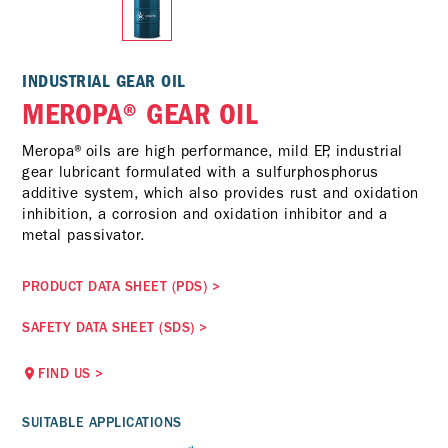
INDUSTRIAL GEAR OIL
MEROPA® GEAR OIL
Meropa®oils are high performance, mild EP, industrial
gear lubricant formulated with a sulfurphosphorus
additive system, which also provides rust and oxidation
inhibition, a corrosion and oxidation inhibitor and a
metal passivator.
PRODUCT DATA SHEET (PDS)
>
SAFETY DATA SHEET (SDS)
>
FIND US
>
SUITABLE APPLICATIONS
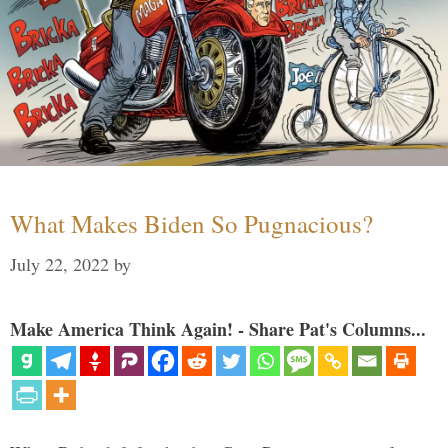
What Makes Biden So Pugnacious?
July 22, 2022
by
Make America Think Again! - Share Pat's Columns...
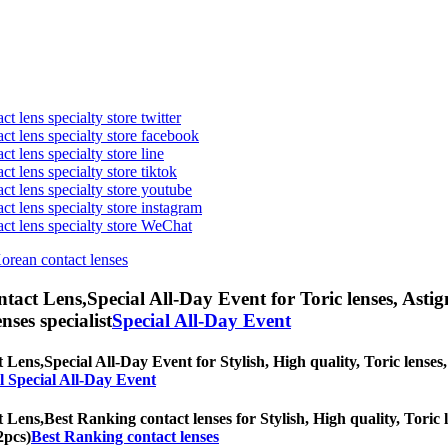
t lens specialty store twitter
act lens specialty store facebook
ct lens specialty store line
ct lens specialty store tiktok
act lens specialty store youtube
ct lens specialty store instagram
act lens specialty store WeChat
Korean contact lenses
ntact Lens,
Special All-Day Event for Toric lenses, Astigm
nses specialist
Special All-Day Event
t Lens,
Special All-Day Event for Stylish, High quality, Toric lenses,
l Special All-Day Event
t Lens,
Best Ranking contact lenses for Stylish, High quality, Toric l
2pcs)
Best Ranking contact lenses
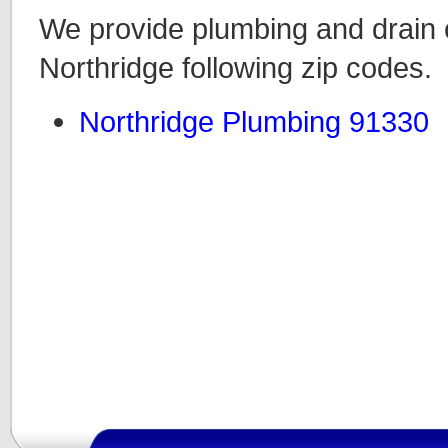
We provide plumbing and drain c
Northridge following zip codes.
Northridge Plumbing 91330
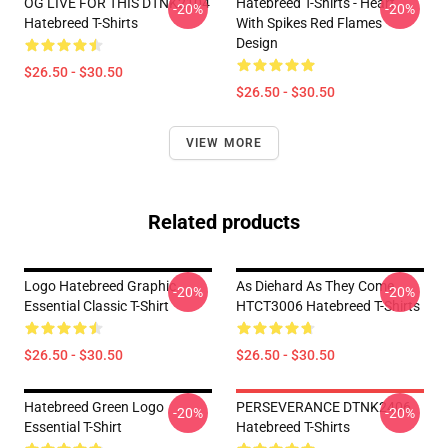
OG LIVE FOR THIS DTNK2104
Hatebreed T-Shirts - Heart
-20%
-20%
Hatebreed T-Shirts
With Spikes Red Flames
Design
$26.50 - $30.50
$26.50 - $30.50
VIEW MORE
Related products
Logo Hatebreed Graphic
As Diehard As They Come
-20%
-20%
Essential Classic T-Shirt
HTCT3006 Hatebreed T-Shirts
$26.50 - $30.50
$26.50 - $30.50
Hatebreed Green Logo
PERSEVERANCE DTNK2406
-20%
-20%
Essential T-Shirt
Hatebreed T-Shirts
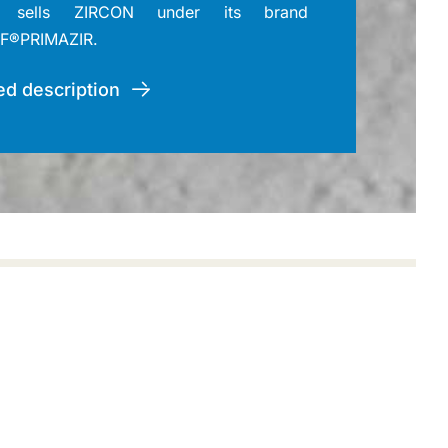
sells ZIRCON under its brand
F®PRIMAZIR.
ed description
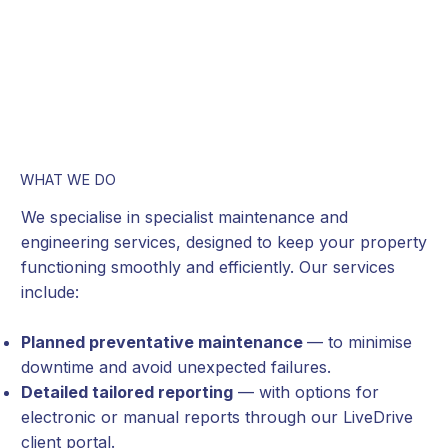
WHAT WE DO
We specialise in specialist maintenance and
engineering services, designed to keep your property
functioning smoothly and efficiently. Our services
include:
Planned preventative maintenance
— to minimise
downtime and avoid unexpected failures.
Detailed tailored reporting
— with options for
electronic or manual reports through our LiveDrive
client portal.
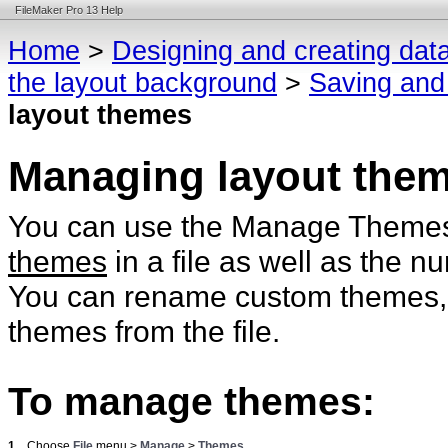
FileMaker Pro 13 Help
Home
>
Designing and creating dat
the layout background
>
Saving and
layout themes
Managing layout the
You can use the Manage Themes di
themes
in a file as well as the 
You can rename custom themes, du
themes from the file.
To manage themes:
1.
Choose
File
menu >
Manage
>
Themes
.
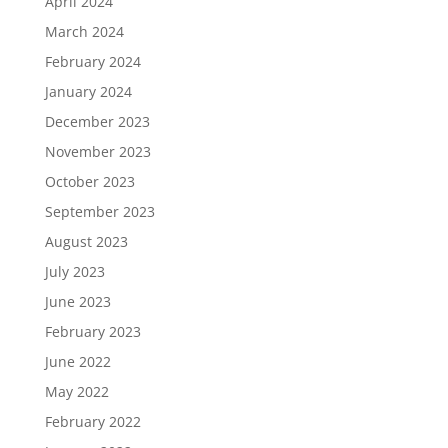
April 2024
March 2024
February 2024
January 2024
December 2023
November 2023
October 2023
September 2023
August 2023
July 2023
June 2023
February 2023
June 2022
May 2022
February 2022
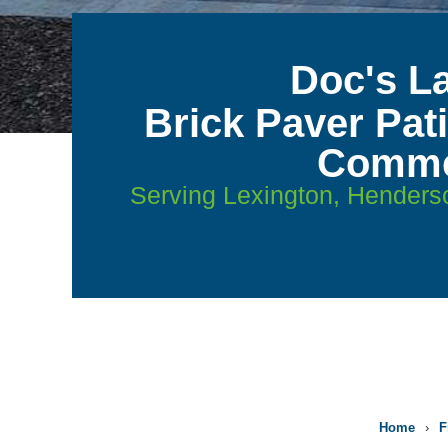
Doc's L
Brick Paver Pat
Commer
Serving Lexington, Henders
Home
›
F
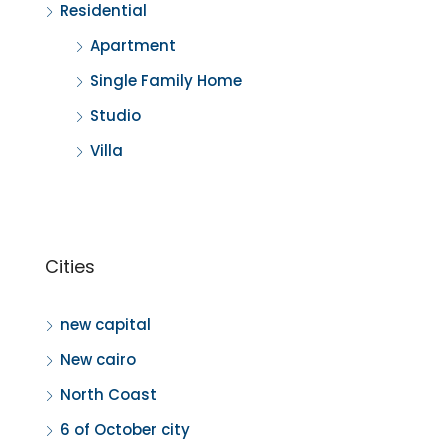
Residential
Apartment
Single Family Home
Studio
Villa
Cities
new capital
New cairo
North Coast
6 of October city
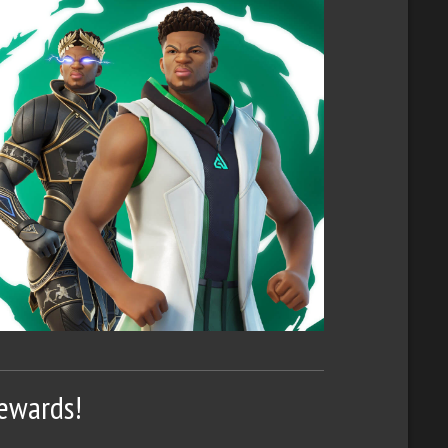
Rewards!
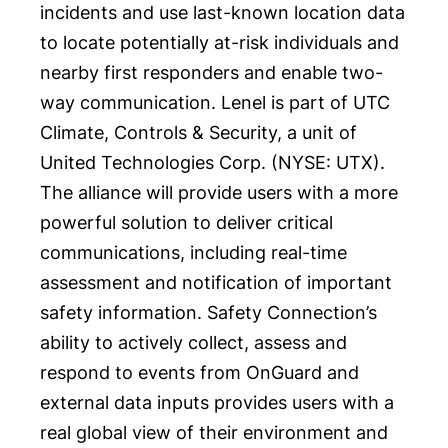
incidents and use last-known location data
to locate potentially at-risk individuals and
nearby first responders and enable two-
way communication. Lenel is part of UTC
Climate, Controls & Security, a unit of
United Technologies Corp. (NYSE:
UTX
).
The alliance will provide users with a more
powerful solution to deliver critical
communications, including real-time
assessment and notification of important
safety information. Safety Connection’s
ability to actively collect, assess and
respond to events from OnGuard and
external data inputs provides users with a
real global view of their environment and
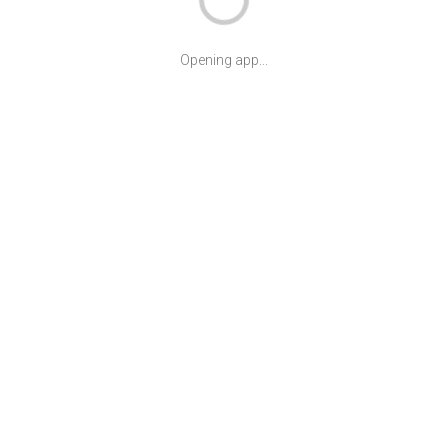
Opening app...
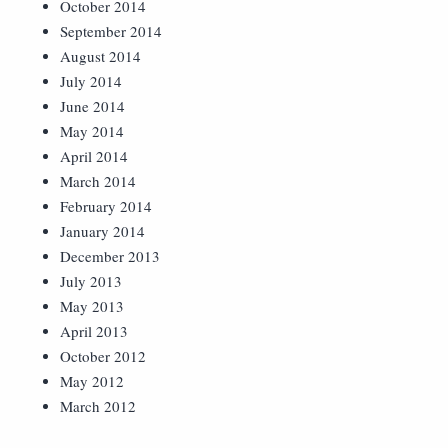
October 2014
September 2014
August 2014
July 2014
June 2014
May 2014
April 2014
March 2014
February 2014
January 2014
December 2013
July 2013
May 2013
April 2013
October 2012
May 2012
March 2012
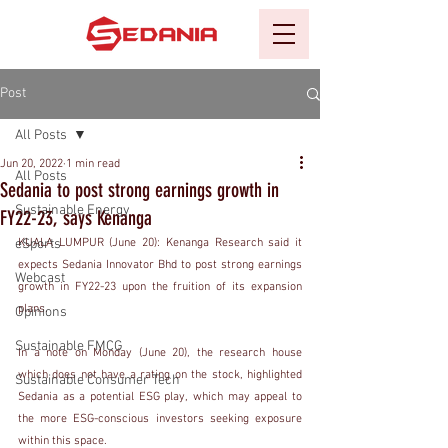
Post
All Posts
Jun 20, 2022
1 min read
All Posts
Sedania to post strong earnings growth in
Sustainable Energy
FY22-23, says Kenanga
eSports
KUALA LUMPUR (June 20): Kenanga Research said it 
expects Sedania Innovator Bhd to post strong earnings 
Webcast
growth in FY22-23 upon the fruition of its expansion 
plans.
Opinions
Sustainable FMCG
In a note on Monday (June 20), the research house 
which does not have a rating on the stock, highlighted 
Sustainable Consumer Tech
Sedania as a potential ESG play, which may appeal to 
the more ESG-conscious investors seeking exposure 
within this space.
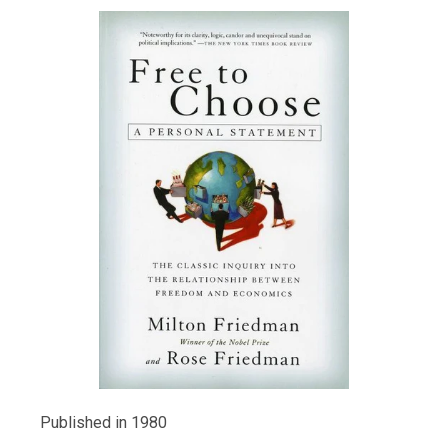
Published in 1980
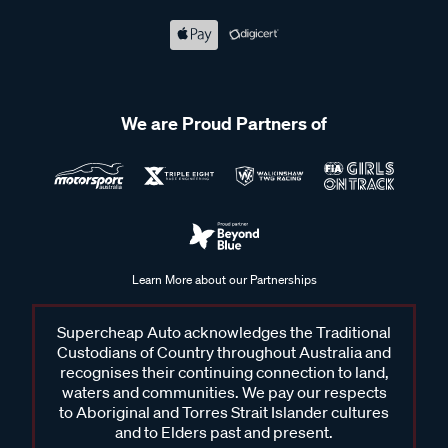
We are Proud Partners of
Learn More about our Partnerships
Supercheap Auto acknowledges the Traditional
Custodians of Country throughout Australia and
recognises their continuing connection to land,
waters and communities. We pay our respects
to Aboriginal and Torres Strait Islander cultures
and to Elders past and present.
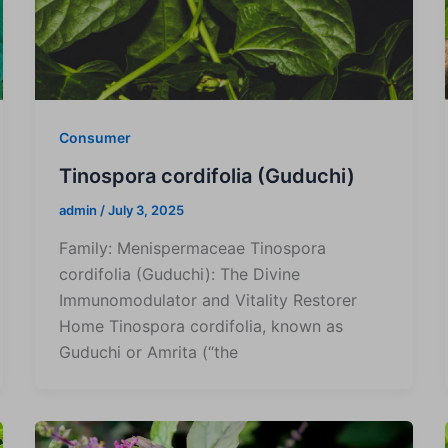
Consumer
Tinospora cordifolia (Guduchi)
admin
/
July 3, 2025
Family: Menispermaceae Tinospora
cordifolia (Guduchi): The Divine
Immunomodulator and Vitality Restorer
Home Tinospora cordifolia, known as
Guduchi or Amrita (“the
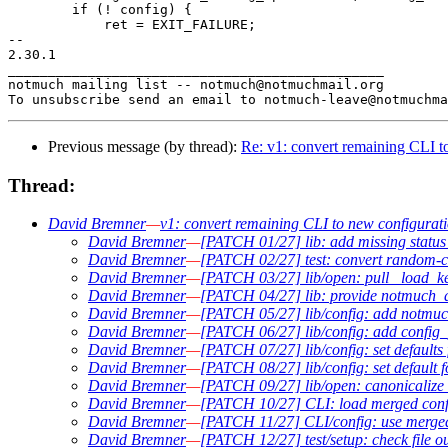
 	if (! config) {

 	    ret = EXIT_FAILURE;

-- 

2.30.1

_______________________________________________

notmuch mailing list -- notmuch@notmuchmail.org

Previous message (by thread):
Re: v1: convert remaining CLI t
Thread:
David Bremner
—
v1: convert remaining CLI to new configurat
David Bremner
—
[PATCH 01/27] lib: add missing status 
David Bremner
—
[PATCH 02/27] test: convert random-c
David Bremner
—
[PATCH 03/27] lib/open: pull _load_ke
David Bremner
—
[PATCH 04/27] lib: provide notmuch_
David Bremner
—
[PATCH 05/27] lib/config: add notmuc
David Bremner
—
[PATCH 06/27] lib/config: add config_p
David Bremner
—
[PATCH 07/27] lib/config: set defaults 
David Bremner
—
[PATCH 08/27] lib/config: set default 
David Bremner
—
[PATCH 09/27] lib/open: canonicalize re
David Bremner
—
[PATCH 10/27] CLI: load merged config
David Bremner
—
[PATCH 11/27] CLI/config: use merged 
David Bremner
—
[PATCH 12/27] test/setup: check file ou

ASSIGNED TASK>
Please return every line of the records that contains the word "maintenance", matching case exactly.

EXPECTED OUTPUT>
We specialise in specialist maintenance and
Planned preventative maintenance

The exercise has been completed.